# Work request
Return, character for character, every line of the records from the one containing "This document pairs" through the one containing "0.058786, 0.745726, 0.190684]]", both included.

# Data supplied
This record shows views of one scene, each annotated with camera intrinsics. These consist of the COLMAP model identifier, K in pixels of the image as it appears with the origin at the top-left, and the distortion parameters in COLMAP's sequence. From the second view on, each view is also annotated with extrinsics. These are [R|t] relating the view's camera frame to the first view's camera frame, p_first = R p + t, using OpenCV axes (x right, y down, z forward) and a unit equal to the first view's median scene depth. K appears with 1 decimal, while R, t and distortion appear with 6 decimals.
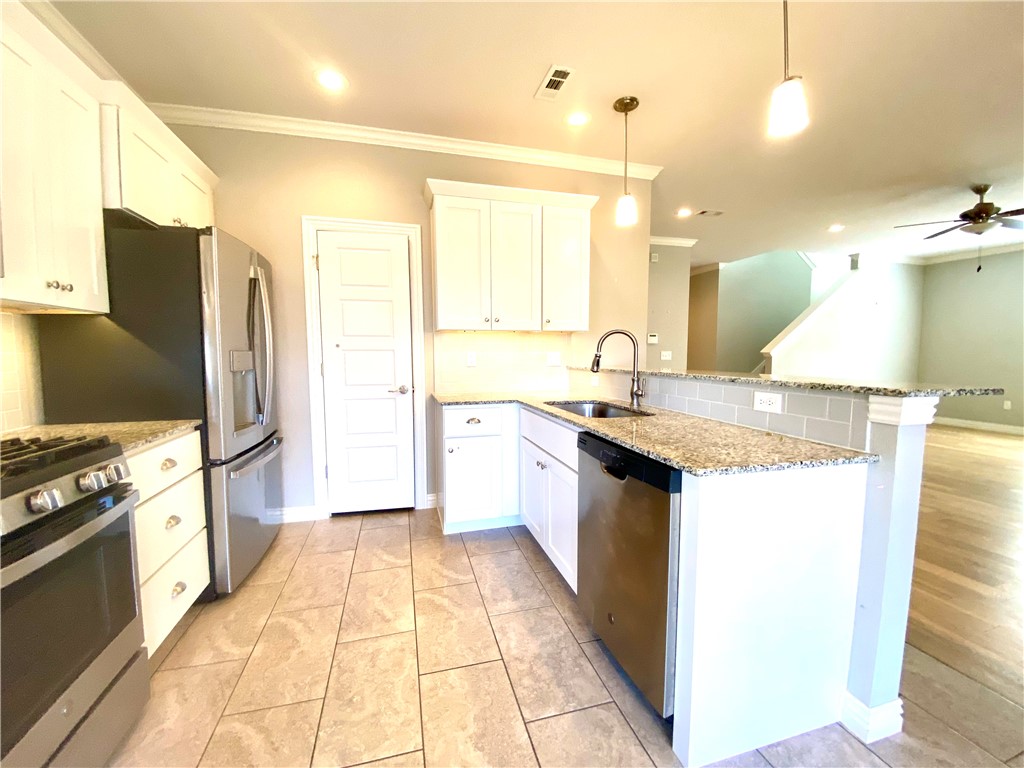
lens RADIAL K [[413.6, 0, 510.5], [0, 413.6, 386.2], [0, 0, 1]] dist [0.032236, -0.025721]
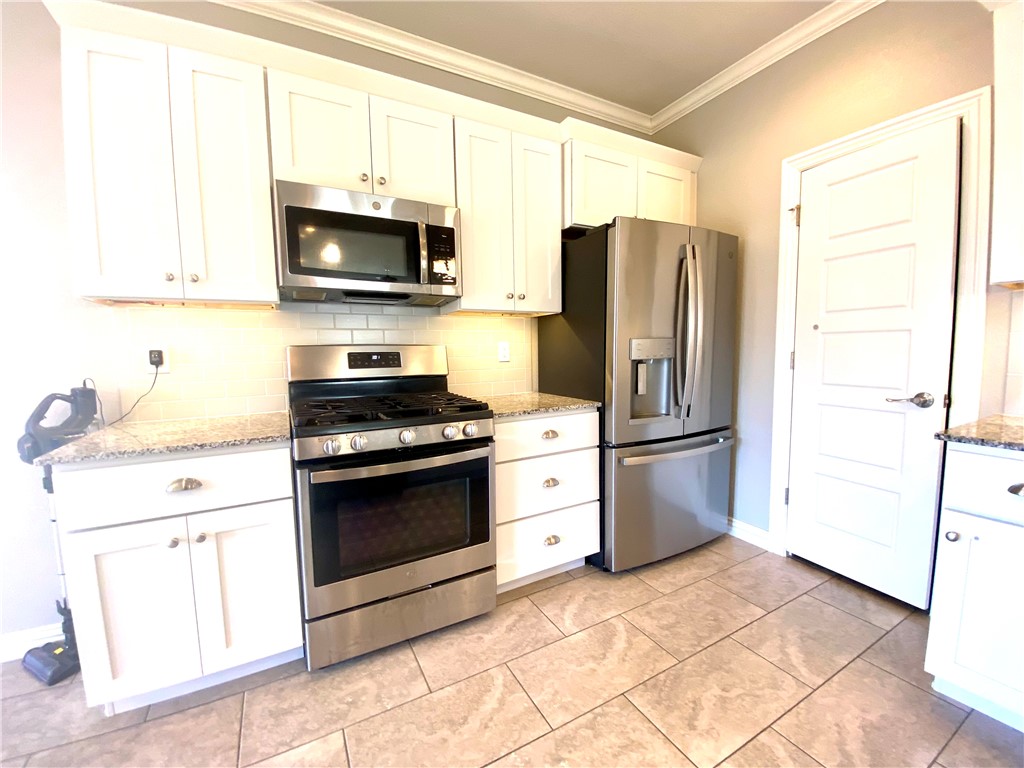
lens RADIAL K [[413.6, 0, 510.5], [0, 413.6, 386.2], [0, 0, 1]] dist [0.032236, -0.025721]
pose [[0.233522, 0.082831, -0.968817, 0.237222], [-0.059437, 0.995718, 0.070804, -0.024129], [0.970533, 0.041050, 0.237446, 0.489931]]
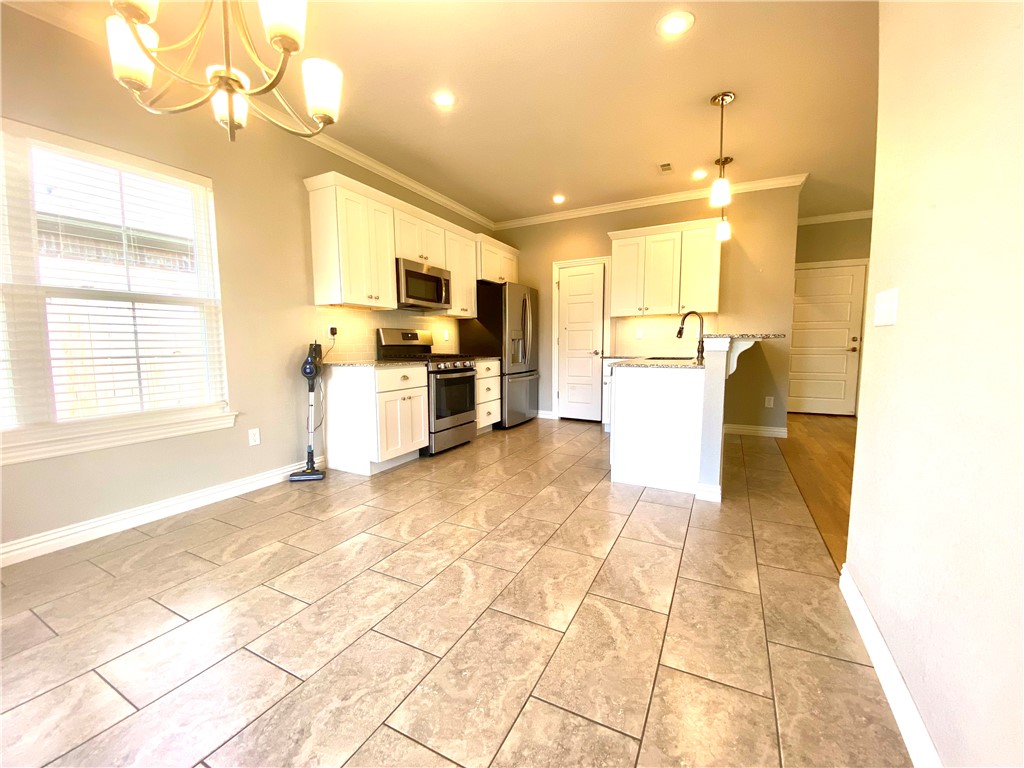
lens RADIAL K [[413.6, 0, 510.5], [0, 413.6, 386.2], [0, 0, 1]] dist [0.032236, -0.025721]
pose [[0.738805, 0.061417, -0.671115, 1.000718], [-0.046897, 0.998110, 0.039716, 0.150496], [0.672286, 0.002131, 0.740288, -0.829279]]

==

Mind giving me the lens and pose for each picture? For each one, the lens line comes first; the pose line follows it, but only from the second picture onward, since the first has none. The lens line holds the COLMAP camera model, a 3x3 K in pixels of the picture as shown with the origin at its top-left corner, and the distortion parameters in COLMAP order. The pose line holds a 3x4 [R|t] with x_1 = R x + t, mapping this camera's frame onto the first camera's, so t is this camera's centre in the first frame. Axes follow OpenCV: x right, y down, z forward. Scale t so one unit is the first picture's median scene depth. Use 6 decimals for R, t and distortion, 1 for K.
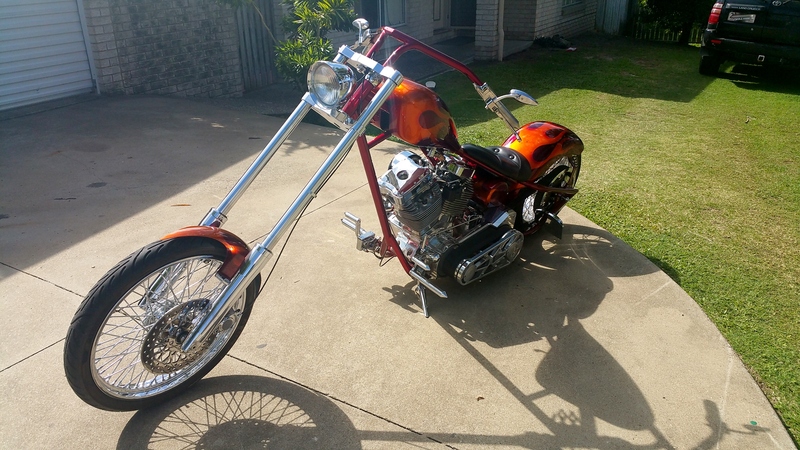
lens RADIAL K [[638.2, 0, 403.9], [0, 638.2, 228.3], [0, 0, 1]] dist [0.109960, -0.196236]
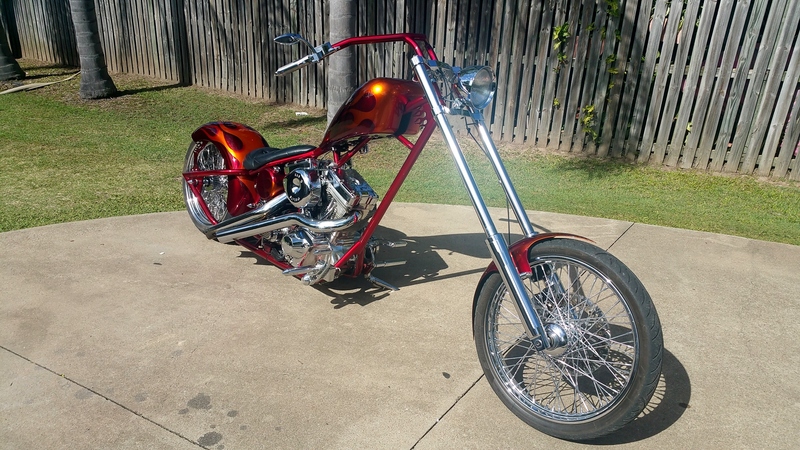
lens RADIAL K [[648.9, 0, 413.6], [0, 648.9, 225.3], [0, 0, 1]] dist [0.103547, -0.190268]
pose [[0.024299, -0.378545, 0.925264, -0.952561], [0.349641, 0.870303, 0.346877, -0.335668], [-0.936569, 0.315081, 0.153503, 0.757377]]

* * *

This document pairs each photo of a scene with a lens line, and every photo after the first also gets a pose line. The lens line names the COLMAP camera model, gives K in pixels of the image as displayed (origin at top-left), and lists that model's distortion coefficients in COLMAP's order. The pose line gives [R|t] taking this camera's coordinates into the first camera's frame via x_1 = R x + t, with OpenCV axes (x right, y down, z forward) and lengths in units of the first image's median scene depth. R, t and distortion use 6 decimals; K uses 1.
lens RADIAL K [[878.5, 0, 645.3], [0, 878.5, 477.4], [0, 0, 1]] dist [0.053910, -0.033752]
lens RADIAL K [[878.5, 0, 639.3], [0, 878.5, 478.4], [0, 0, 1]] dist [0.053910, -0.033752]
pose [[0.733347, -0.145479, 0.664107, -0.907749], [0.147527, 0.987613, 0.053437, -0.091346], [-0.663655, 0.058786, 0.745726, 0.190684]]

# Written answer
This document pairs each photo of a scene with a lens line, and every photo after the first also gets a pose line. The lens line names the COLMAP camera model, gives K in pixels of the image as displayed (origin at top-left), and lists that model's distortion coefficients in COLMAP's order. The pose line gives [R|t] taking this camera's coordinates into the first camera's frame via x_1 = R x + t, with OpenCV axes (x right, y down, z forward) and lengths in units of the first image's median scene depth. R, t and distortion use 6 decimals; K uses 1.
lens RADIAL K [[878.5, 0, 645.3], [0, 878.5, 477.4], [0, 0, 1]] dist [0.053910, -0.033752]
lens RADIAL K [[878.5, 0, 639.3], [0, 878.5, 478.4], [0, 0, 1]] dist [0.053910, -0.033752]
pose [[0.733347, -0.145479, 0.664107, -0.907749], [0.147527, 0.987613, 0.053437, -0.091346], [-0.663655, 0.058786, 0.745726, 0.190684]]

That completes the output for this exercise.